Reading passage

<<<<

Soon after their arrival, the French experienced a lack of specie. The supply of Mexican and other piastres simply did not suffice for the needs of the increased trade and economic activity. In 1863 (shortly after the back-and-forth legislation concerning chopped and clean dollars), French coins were made legal tender in Cochinchina. That was also a rather natural measure, since all colonial budgets and transactions were conducted in francs (and continued to be so for decades). Also, France saw no reason why the 5 francs coin could not be accepted as a trade coin - after all, it was made of good silver, almost as heavy as a piastre, featured the impressive French emperor ... what more could one wish for? At this time France, now fully recovered after the troublesome decades following Napoleon's defeat, had high ambitions in every field, including the monetary system. In 1865 the Latin Monetary Union was formed, with several European countries aligning their currencies to the French franc; in 1867, at the International Monetary Conference in Paris, France proposed to make the franc into a world currency (that didn't happen, as we know).

>>>>

Exercises
A - In the passage on French currency in Cochinchina, what did France propose at the 1867 International Monetary Conference in Paris?
B - Carry on the passage on French currency in Cochinchina, starting after its final sentence.

Saved entries

<<<<

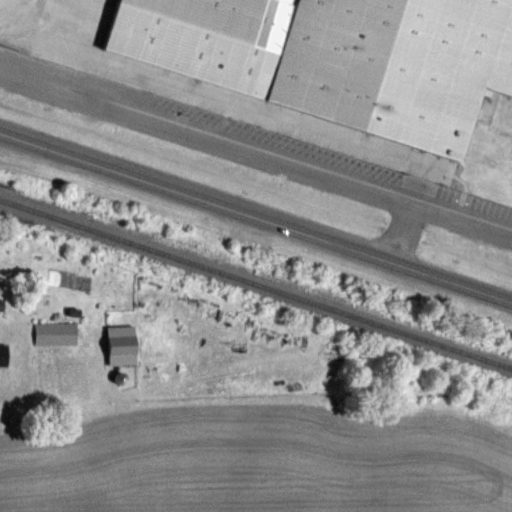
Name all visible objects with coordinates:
building: (327, 53)
building: (324, 56)
road: (255, 139)
road: (255, 215)
road: (407, 227)
railway: (256, 282)
building: (117, 343)
road: (11, 388)
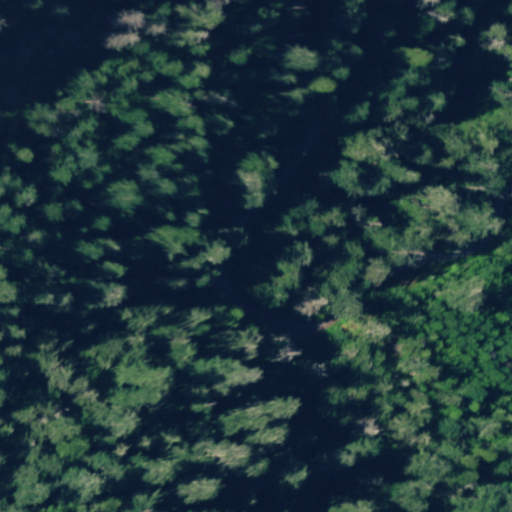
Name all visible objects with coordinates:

>>>>

Outputs for the tasks
A - France proposed making the franc into a world currency.

B -
Anyway, the 5 francs coin was a good 0.900 silver piece of 25 g and it was certainly useful when piastres were lacking. It was initially tariffed at 0.90 piastres, despite its silver content being worth 0.92 piastres. That of course provided yet another opportunity for resourceful businessmen to make a profit by arbitraging. Despite being light weight in comparison to true piastres, the 5 francs coin contained good silver and was also accepted by local and Chinese merchants, as testified by examples with chop marks.

It was not only the 5 francs coin that was brought in from France. All denominations down to the bronze centime coins (see Note 3) were made legal tender, and were employed to try to rectify the chronic shortage of small change. It was a regular habit to to split piastres into halves, quarts, and eights to obtain change. That custom was not liked by the authorities, not least because it was tempting for some to split a piastre into ten "eights".


Next time

Now we know what the piastre had to compete with. Next, we shall look at why the piastre came to look the way it did.


Notes

Note 1: In 1866-73 Mexico struck silver coins with the denomination 1 peso instead of 8 reales. That was not liked by Chinese and other Far East merchants, so Mexico reverted to the 8 reales denomination for silver (and instead struck 1 peso gold coins).

Note 2: Vietnam was named Dai Nam from 1832 until 1945 (although the French called the major part of it Annam).

Note 3: As I (will) describe in my parallel thread on the small change of French Indochina, French coins in general, and the French small change in particular, was treated with dislike by the locals, despite them filling an actual need.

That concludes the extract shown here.